二人の装備する連装砲や魚雷発射管には本物の弾丸や魚雷は装備されておらず、中に塗料が詰められた演習用のダミーが装填されている。ダミーが着弾すると、ダミーに詰められた塗料が付着し、付着した部位、範囲などから立会人が損害を判断し、どちらか一方に大破判定が出た時点で決着となる。今回はこのオーソドックスな演習ルールによって行われる
「始め!」
由良の一声に反応し、初風が一気に距離を詰める。駆逐艦の装備可能な連装砲はどれも射程が短いという欠点がある。その弱点を補うには敵に接近し自身の攻撃を確実に当てられる距離を維持する必要があるが、互いに同じ装備をしている今、適正位置での攻撃は自身の被弾確率を大きく向上させてしまう。そうなると、残る手段は
「遅い!」
今の初風のように超至近距離へ接近し反撃の隙を与えずに攻撃を加えることになる。このことは舞風にも十分理解できていたようで、初風の行動の意図を読み取った舞風は姿勢を低くしたまま初風に対しすれ違うように駆け抜ける。いくら熟練者と言えどちょこまかと動き回る的に攻撃を命中させるのは難しい、初風の放った最初の一発は何もない場所をかすめるだけであった
「うりゃあ!」
直後、初風の背後から発砲音が響き、舞風が初風に対して弾丸を撃ち込んできた。不意打ち気味の攻撃であったが初風が咄嗟に体をかがめて回避したため、弾丸は初風の頭上数センチのところを通り過ぎて行った
「この・・・・・・!」
回避できたとはいえ、背後から攻撃された初風。先ほどまでの余裕ぶった表情から一転、闘争本能に火が付いた獣のような鋭い眼光で舞風を睨み付け、舞風に対して連装砲での連続攻撃を浴びせるが、舞風は舞風でその攻撃をまるでダンスを踊るかのような華麗なステップで左に右にとかわしていく
「へへへっ、あったらないよ~!」
「ちょこまかとうるさいやつ!」
だったらと、艤装の左側の魚雷発射管を操作し、そこから2本の魚雷を舞風の両サイドを通過するように発射する。
「っ!?」
(あら・・・・・・?)
魚雷が発射された瞬間、舞風がピタリと一瞬ストップしたのを初風は見逃さなかった。何故舞風が止まったのかは気になるが今は勝負の真っ最中、自分の戦闘プランを遂行するために集中しなければ・・・・・・初風は自分に言い聞かせ、連装砲を構えなおす。

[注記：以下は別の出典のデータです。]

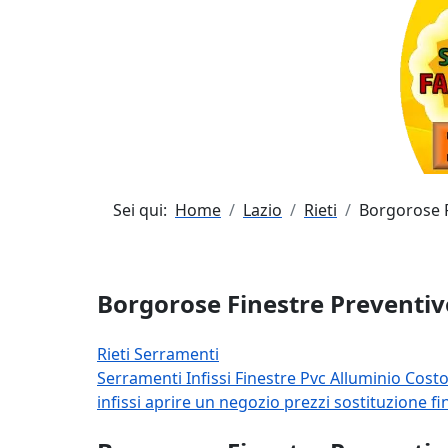
Sei qui:
Home
Lazio
Rieti
Borgorose F
Borgorose Finestre Preventiv
Rieti Serramenti
Serramenti
Infissi
Finestre
Pvc
Alluminio
Cost
infissi
aprire un negozio
prezzi sostituzione f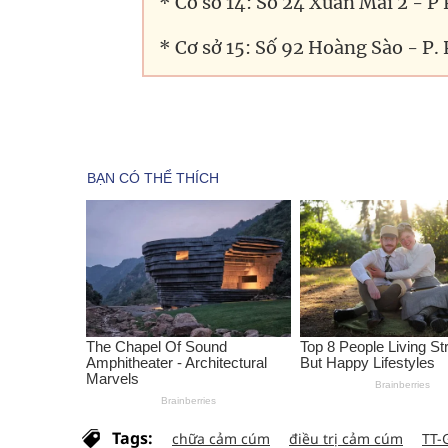
* Cơ sở 14: Số 24 Xuân Mai 2 - 
* Cơ sở 15: Số 92 Hoàng Sào - P.
Tags:
chữa cảm cúm
điều trị cảm cúm
TT-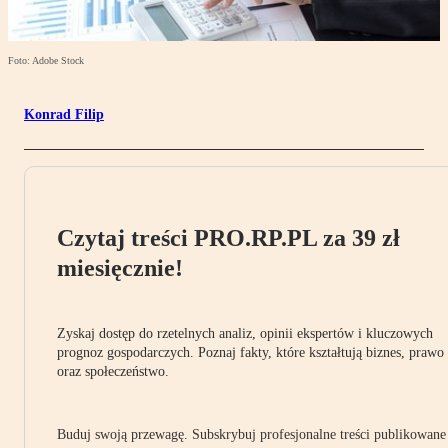
Foto: Adobe Stock
Konrad Filip
Czytaj treści PRO.RP.PL za 39 zł
miesięcznie!
Zyskaj dostęp do rzetelnych analiz, opinii ekspertów i kluczowych
prognoz gospodarczych. Poznaj fakty, które kształtują biznes, prawo
oraz społeczeństwo.
Buduj swoją przewagę. Subskrybuj profesjonalne treści publikowane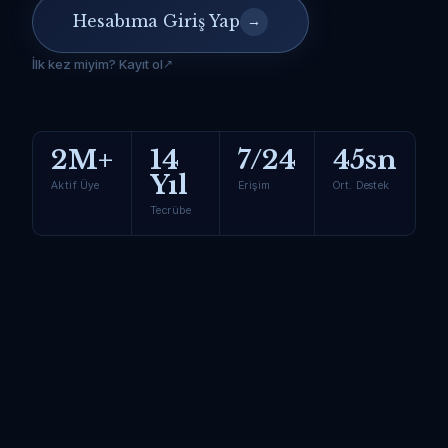
Hesabıma Giriş Yap
→
İlk kez miyim? Kayıt ol
2M+
14
7/24
45sn
Yıl
Aktif Üye
Erişim
Ort. Destek
Tecrübe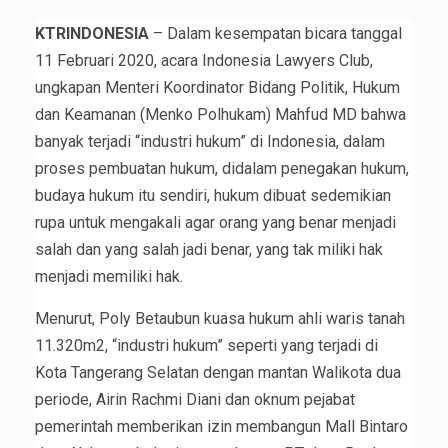
KTRINDONESIA
– Dalam kesempatan bicara tanggal
11 Februari 2020, acara Indonesia Lawyers Club,
ungkapan Menteri Koordinator Bidang Politik, Hukum
dan Keamanan (Menko Polhukam) Mahfud MD bahwa
banyak terjadi “industri hukum” di Indonesia, dalam
proses pembuatan hukum, didalam penegakan hukum,
budaya hukum itu sendiri, hukum dibuat sedemikian
rupa untuk mengakali agar orang yang benar menjadi
salah dan yang salah jadi benar, yang tak miliki hak
menjadi memiliki hak.
Menurut, Poly Betaubun kuasa hukum ahli waris tanah
11.320m2, “industri hukum” seperti yang terjadi di
Kota Tangerang Selatan dengan mantan Walikota dua
periode, Airin Rachmi Diani dan oknum pejabat
pemerintah memberikan izin membangun Mall Bintaro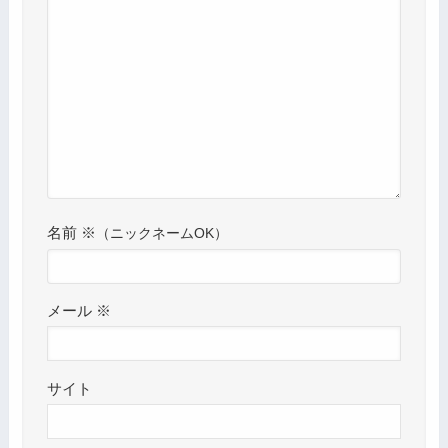
名前
※
メール
※
サイト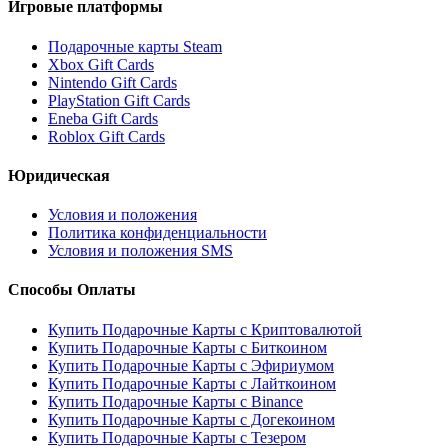
Игровые платформы
Подарочные карты Steam
Xbox Gift Cards
Nintendo Gift Cards
PlayStation Gift Cards
Eneba Gift Cards
Roblox Gift Cards
Юридическая
Условия и положения
Политика конфиденциальности
Условия и положения SMS
Способы Оплаты
Купить Подарочные Карты с Криптовалютой
Купить Подарочные Карты с Биткоином
Купить Подарочные Карты с Эфириумом
Купить Подарочные Карты с Лайткоином
Купить Подарочные Карты с Binance
Купить Подарочные Карты с Догекоином
Купить Подарочные Карты с Тезером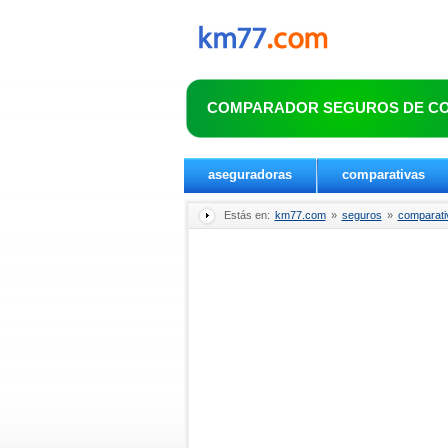
COMPARADOR SEGUROS DE C
aseguradoras
comparativas
Estás en:
km77.com
»
seguros
»
comparati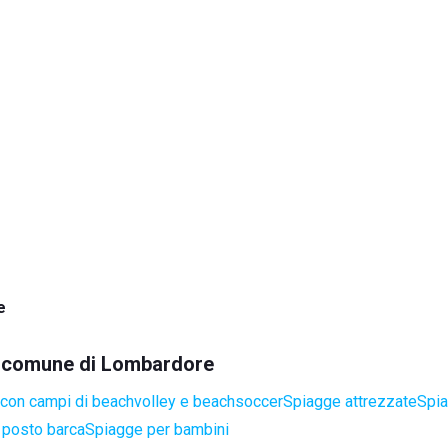
e
el comune di Lombardore
con campi di beachvolley e beachsoccer
Spiagge attrezzate
Spia
 posto barca
Spiagge per bambini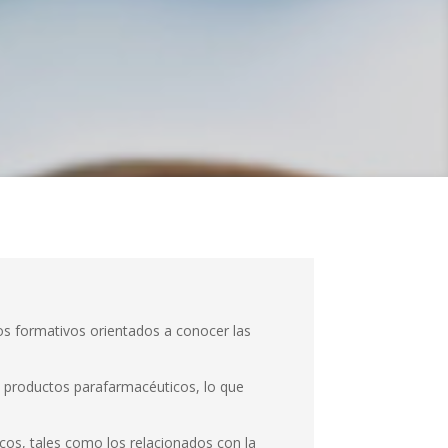
 formati­vos orientados a conocer las
de productos parafarmacéuticos, lo que
cos, tales como los relacionados con la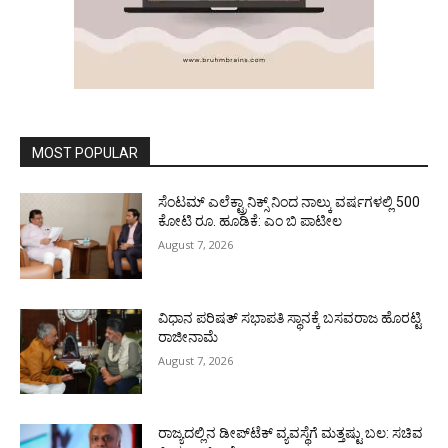
MOST POPULAR
ಸೆಂಟಮ್ ಎಲೆಕ್ಟ್ರಾನಿಕ್ಸ್ ನಿಂದ ನಾಲ್ಕು ವರ್ಷಗಳಲ್ಲಿ 500
ಕೋಟಿ ರೂ. ಹೂಡಿಕೆ: ಎಂ ಬಿ ಪಾಟೀಲ
August 7, 2026
ವಿಧಾನ ಪರಿಷತ್ ಸಭಾಪತಿ ಸ್ಥಾನಕ್ಕೆ ಬಸವರಾಜ ಹೊರಟ್ಟಿ
ರಾಜೀನಾಮೆ
August 7, 2026
ರಾಜ್ಯದಲ್ಲಿನ ಡೀಪ್‌ಟೆಕ್‌ ವ್ಯವಸ್ಥೆಗೆ ಮತ್ತಷ್ಟು ಬಲ: ಸಚಿವ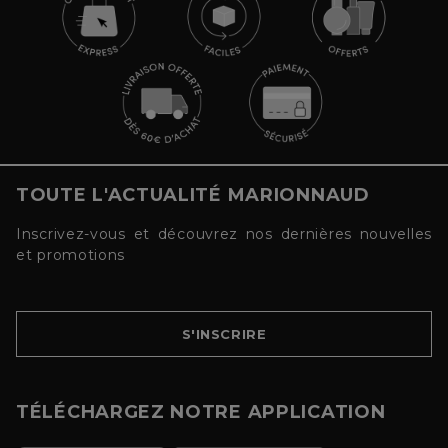
TOUTE L'ACTUALITÉ MARIONNAUD
Inscrivez-vous et découvrez nos dernières nouvelles
et promotions
S'INSCRIRE
TÉLÉCHARGEZ NOTRE APPLICATION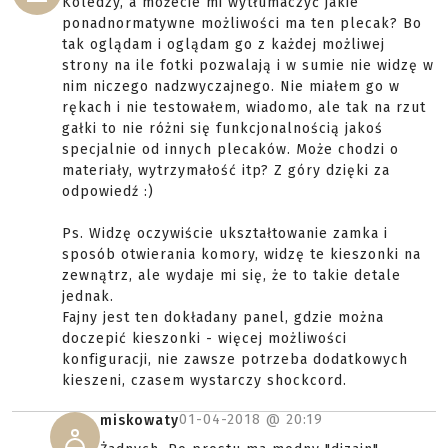
Koledzy, a możecie mi wytłumaczyć jakie
ponadnormatywne możliwości ma ten plecak? Bo
tak oglądam i oglądam go z każdej możliwej
strony na ile fotki pozwalają i w sumie nie widzę w
nim niczego nadzwyczajnego. Nie miałem go w
rękach i nie testowałem, wiadomo, ale tak na rzut
gałki to nie różni się funkcjonalnością jakoś
specjalnie od innych plecaków. Może chodzi o
materiały, wytrzymałość itp? Z góry dzięki za
odpowiedź :)
Ps. Widzę oczywiście ukształtowanie zamka i
sposób otwierania komory, widzę te kieszonki na
zewnątrz, ale wydaje mi się, że to takie detale
jednak.
Fajny jest ten dokładany panel, gdzie można
doczepić kieszonki - więcej możliwości
konfiguracji, nie zawsze potrzeba dodatkowych
kieszeni, czasem wystarczy shockcord.
01-04-2018 @
20:19
miskowaty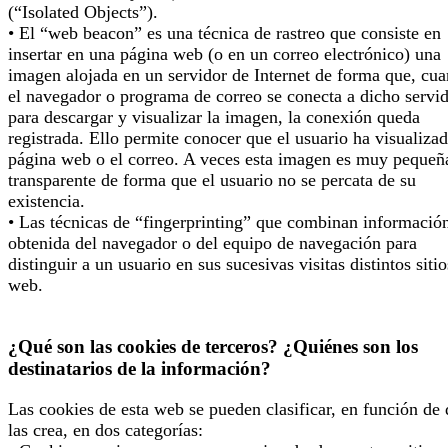
(“Isolated Objects”).
• El “web beacon” es una técnica de rastreo que consiste en
insertar en una página web (o en un correo electrónico) una
imagen alojada en un servidor de Internet de forma que, cu
el navegador o programa de correo se conecta a dicho servi
para descargar y visualizar la imagen, la conexión queda
registrada. Ello permite conocer que el usuario ha visualizad
página web o el correo. A veces esta imagen es muy pequeñ
transparente de forma que el usuario no se percata de su
existencia.
• Las técnicas de “fingerprinting” que combinan informació
obtenida del navegador o del equipo de navegación para
distinguir a un usuario en sus sucesivas visitas distintos sitio
web.
¿Qué son las cookies de terceros? ¿Quiénes son los
destinatarios de la información?
Las cookies de esta web se pueden clasificar, en función de
las crea, en dos categorías:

初風のプランは、魚雷で舞風の左右の退路を封じ、魚雷通過のタイミングに合わせて弾丸を発射することで敵の動きを抑制、そして
(砲撃と同時に3本目の魚雷を発射、この3本目の魚雷で脚部を狙う!)
ニヤリと初風が笑う。そこまで距離が離れていなかったことに加えて魚雷発射時に舞風の動きが止まったため舞風に魚雷を左右に避けるほどの時間は残されていなかった。そして魚雷が舞風の両サイドを通過しようとした
(今・・・・・・)
「うりゃー!」
舞風が自身の足元に向かって突然発砲した。巻き上げられた海水と弾丸に詰められていた塗料が、まるで煙幕のように舞風の体を包み隠してしまった。